The myth of the robber barons is part of why so many of us are bought up to have bad attitudes about wealth. And it’s just not true.

Swell.

But how does any of this help you?

Well, let me ask you: if you aren’t as wealthy as you’d like, could your own attitudes be getting in the way?

Could it be that there’s some part of you—even a small or subconscious part—that thinks there’s something dirty, uncouth, or sinful about actually wanting to get rich? If so, this attitude is likely the biggest obstacle to your pursuit of wealth.

Let me put it this way: if wealth is dirty, why would you want any? And what would the part of you that thinks this way do to sabotage your efforts to bring this dirty thing into your life?

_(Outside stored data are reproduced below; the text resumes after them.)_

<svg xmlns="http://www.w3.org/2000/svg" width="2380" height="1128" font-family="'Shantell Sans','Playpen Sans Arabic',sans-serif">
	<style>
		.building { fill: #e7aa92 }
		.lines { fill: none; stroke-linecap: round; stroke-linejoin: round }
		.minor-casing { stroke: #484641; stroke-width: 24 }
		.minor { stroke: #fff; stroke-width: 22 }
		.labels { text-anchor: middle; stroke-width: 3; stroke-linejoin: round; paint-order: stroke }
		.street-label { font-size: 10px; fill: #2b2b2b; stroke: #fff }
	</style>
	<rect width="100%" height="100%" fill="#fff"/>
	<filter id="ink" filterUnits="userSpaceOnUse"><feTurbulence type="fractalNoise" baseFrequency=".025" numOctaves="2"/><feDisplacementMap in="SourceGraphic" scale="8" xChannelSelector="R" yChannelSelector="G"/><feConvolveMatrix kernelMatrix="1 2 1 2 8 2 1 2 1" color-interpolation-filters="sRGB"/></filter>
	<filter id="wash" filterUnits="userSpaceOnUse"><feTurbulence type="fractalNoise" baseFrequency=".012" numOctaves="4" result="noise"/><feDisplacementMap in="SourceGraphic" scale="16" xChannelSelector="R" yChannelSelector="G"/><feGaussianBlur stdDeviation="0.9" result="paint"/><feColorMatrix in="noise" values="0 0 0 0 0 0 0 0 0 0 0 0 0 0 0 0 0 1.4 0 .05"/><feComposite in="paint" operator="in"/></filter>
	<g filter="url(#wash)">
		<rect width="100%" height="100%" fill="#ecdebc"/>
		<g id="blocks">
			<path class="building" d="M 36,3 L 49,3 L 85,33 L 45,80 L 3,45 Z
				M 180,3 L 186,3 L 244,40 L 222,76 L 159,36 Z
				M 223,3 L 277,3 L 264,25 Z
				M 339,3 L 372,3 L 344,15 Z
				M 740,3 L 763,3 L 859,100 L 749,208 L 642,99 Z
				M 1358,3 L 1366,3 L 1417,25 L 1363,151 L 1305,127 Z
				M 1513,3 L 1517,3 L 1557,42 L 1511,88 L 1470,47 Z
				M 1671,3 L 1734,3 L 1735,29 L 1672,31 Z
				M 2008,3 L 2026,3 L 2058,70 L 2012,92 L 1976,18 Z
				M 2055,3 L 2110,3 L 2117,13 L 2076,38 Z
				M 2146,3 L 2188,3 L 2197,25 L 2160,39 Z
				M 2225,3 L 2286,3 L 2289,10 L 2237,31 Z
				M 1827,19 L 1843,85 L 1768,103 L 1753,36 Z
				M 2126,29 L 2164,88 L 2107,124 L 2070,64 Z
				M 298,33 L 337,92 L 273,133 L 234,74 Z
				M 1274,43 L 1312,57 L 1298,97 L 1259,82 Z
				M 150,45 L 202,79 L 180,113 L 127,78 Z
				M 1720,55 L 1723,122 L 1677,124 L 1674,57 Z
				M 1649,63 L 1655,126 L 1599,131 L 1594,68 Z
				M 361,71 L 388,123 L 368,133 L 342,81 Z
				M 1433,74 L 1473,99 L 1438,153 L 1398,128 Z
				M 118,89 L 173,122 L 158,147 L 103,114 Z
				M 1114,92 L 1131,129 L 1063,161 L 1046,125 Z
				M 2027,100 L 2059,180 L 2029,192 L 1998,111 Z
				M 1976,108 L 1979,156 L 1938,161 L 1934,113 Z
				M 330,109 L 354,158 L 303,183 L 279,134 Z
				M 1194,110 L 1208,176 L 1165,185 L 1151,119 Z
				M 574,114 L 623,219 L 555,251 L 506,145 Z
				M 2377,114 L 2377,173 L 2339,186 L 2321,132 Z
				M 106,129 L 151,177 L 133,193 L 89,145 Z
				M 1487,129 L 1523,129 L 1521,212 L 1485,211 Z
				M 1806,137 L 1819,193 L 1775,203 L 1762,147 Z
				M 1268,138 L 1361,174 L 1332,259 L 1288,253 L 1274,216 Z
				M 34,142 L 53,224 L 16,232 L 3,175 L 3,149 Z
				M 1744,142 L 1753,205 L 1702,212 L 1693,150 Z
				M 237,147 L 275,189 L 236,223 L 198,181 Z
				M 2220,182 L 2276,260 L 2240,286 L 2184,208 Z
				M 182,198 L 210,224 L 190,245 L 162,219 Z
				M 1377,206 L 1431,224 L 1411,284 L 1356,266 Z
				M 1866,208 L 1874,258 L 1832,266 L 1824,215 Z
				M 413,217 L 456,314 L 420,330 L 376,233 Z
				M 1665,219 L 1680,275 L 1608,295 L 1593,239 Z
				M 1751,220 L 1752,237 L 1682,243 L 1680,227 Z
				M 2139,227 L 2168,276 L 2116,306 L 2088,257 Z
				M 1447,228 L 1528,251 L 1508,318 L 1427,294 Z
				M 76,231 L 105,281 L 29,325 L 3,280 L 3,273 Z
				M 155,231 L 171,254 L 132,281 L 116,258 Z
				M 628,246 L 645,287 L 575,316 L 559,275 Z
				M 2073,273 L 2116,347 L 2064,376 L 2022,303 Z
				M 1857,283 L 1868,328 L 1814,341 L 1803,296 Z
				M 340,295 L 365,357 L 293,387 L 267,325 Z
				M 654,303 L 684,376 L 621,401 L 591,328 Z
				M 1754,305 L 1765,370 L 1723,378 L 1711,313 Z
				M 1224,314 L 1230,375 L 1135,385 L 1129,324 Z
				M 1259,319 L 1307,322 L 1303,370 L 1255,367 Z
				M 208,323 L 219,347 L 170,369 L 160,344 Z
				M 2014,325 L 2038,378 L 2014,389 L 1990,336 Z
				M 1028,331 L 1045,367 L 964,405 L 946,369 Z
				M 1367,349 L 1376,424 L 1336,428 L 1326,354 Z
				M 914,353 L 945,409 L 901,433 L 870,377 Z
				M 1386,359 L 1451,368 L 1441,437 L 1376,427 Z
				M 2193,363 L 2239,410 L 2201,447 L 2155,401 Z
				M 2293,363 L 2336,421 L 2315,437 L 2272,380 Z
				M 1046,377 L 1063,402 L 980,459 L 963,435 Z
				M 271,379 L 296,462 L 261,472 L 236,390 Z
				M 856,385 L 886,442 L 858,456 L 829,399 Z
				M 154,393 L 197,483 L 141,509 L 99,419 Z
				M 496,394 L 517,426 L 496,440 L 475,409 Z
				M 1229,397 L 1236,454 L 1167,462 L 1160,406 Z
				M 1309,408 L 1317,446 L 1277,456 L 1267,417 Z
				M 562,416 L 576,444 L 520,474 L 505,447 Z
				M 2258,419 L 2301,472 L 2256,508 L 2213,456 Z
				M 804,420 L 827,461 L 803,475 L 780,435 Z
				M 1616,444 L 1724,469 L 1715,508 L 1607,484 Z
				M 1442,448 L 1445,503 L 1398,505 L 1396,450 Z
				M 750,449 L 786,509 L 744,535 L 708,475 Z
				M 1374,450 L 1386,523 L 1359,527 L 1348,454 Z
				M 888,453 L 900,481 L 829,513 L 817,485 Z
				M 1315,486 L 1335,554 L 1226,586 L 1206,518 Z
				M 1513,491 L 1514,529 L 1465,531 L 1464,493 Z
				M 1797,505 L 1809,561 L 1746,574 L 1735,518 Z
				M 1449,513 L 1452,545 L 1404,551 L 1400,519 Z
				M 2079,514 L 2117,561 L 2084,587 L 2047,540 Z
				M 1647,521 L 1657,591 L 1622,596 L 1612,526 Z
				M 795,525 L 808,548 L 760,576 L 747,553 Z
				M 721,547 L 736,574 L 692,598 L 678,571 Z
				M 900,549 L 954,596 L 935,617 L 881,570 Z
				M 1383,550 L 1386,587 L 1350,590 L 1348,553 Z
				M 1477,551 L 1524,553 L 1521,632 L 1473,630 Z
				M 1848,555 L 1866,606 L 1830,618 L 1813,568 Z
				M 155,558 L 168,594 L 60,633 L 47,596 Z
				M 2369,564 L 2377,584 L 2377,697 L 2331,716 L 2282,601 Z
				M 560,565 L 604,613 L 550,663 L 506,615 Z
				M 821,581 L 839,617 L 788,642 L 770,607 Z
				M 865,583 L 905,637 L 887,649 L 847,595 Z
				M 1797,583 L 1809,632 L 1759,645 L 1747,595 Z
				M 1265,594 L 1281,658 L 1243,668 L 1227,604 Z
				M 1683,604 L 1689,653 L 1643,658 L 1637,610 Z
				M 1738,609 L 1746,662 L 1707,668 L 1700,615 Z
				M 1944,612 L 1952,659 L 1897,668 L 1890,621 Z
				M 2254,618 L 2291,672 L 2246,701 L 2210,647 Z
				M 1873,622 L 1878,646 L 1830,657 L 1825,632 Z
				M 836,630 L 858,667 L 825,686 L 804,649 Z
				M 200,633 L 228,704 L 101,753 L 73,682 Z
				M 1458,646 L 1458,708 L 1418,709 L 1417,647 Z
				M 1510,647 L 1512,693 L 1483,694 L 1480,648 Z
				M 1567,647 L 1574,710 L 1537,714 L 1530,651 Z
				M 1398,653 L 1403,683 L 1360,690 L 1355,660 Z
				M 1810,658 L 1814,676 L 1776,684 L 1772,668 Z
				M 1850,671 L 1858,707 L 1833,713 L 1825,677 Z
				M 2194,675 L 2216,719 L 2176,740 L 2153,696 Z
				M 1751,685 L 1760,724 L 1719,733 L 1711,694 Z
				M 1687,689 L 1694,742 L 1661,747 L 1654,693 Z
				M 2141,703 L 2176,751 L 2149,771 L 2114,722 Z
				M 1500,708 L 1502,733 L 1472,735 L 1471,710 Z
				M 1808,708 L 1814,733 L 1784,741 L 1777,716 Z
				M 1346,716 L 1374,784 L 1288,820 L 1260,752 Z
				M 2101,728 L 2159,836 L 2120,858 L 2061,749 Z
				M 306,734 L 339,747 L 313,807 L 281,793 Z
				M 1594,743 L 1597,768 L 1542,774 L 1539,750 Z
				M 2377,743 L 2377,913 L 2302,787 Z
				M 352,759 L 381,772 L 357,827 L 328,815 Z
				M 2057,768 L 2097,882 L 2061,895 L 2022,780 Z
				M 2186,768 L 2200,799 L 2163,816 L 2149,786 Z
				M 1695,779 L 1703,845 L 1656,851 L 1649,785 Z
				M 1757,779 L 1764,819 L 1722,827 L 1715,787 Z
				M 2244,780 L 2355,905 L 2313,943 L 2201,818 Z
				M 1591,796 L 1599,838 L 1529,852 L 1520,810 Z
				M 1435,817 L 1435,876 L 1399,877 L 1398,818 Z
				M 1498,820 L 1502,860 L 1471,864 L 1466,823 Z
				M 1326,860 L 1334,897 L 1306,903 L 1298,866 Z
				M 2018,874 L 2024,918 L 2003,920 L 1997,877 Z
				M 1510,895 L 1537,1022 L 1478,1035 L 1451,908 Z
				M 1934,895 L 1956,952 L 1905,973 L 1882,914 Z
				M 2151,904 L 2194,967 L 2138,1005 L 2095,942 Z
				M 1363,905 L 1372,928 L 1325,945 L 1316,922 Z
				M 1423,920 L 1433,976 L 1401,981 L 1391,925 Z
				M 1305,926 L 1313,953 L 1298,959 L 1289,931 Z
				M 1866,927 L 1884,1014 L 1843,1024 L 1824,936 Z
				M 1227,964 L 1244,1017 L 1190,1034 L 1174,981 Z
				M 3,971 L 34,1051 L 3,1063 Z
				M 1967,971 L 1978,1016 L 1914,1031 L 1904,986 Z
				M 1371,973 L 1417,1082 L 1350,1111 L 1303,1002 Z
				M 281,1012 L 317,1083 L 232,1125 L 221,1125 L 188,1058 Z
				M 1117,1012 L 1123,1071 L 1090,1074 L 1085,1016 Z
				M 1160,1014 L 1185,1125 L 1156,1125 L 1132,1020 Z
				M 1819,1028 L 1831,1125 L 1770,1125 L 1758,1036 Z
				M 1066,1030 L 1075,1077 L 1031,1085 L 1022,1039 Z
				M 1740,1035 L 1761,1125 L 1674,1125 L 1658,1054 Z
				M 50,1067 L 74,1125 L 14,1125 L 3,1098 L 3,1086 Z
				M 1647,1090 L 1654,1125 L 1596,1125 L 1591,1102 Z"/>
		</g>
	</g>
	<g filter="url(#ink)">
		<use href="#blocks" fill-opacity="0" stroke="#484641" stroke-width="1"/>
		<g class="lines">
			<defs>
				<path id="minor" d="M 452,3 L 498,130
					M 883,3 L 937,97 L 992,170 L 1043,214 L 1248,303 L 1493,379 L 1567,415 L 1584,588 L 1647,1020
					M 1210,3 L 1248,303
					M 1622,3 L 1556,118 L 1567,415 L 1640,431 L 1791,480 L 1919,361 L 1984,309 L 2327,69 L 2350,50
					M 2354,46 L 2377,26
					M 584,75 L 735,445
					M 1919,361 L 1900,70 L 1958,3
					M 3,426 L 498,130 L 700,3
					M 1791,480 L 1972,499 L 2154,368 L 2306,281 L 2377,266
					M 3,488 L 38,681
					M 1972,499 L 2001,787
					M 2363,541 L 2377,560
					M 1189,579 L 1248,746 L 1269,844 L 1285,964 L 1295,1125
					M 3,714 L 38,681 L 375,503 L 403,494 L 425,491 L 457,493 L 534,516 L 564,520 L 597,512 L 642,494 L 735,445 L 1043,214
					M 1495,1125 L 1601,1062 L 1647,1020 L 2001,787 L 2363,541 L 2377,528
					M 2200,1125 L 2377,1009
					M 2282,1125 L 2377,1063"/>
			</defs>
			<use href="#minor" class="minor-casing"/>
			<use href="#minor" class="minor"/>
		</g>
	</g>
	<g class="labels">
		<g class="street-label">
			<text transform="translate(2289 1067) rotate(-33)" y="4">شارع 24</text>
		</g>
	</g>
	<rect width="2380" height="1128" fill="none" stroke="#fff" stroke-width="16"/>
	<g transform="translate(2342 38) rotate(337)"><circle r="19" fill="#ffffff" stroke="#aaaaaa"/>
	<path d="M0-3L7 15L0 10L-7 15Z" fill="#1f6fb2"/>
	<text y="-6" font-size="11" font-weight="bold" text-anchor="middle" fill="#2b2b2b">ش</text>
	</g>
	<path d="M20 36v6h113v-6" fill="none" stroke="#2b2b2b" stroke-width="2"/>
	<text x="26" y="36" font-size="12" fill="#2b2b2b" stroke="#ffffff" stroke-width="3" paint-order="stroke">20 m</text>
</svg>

To the degree that any negative attitudes about wealth are lurking about the darker corners of your mind, they will undermine you.

The good news is that attitudes can be changed.

Simply realizing that I had a bad attitude about money, inconsistent with my beliefs and other attitudes, was enough for me to dump it. For some of my former students in Eastern Europe, meeting me and hearing my story was enough to change their attitudes.

I can’t say what it will take for you if you have an attitude problem. But I do suggest that you do some serious introspection on these things. In my experience, simply dragging a bad attitude out of the dark and into the light of your conscious attention is often enough. If an attitude is inconsistent with what you know and what you really want, that awareness alone is like a light that dispels a shadow.

At the very least, I hope I’ve motivated you to work on your attitudes if any of them are holding you back.

Because you don’t need anyone’s permission to get rich—except your own.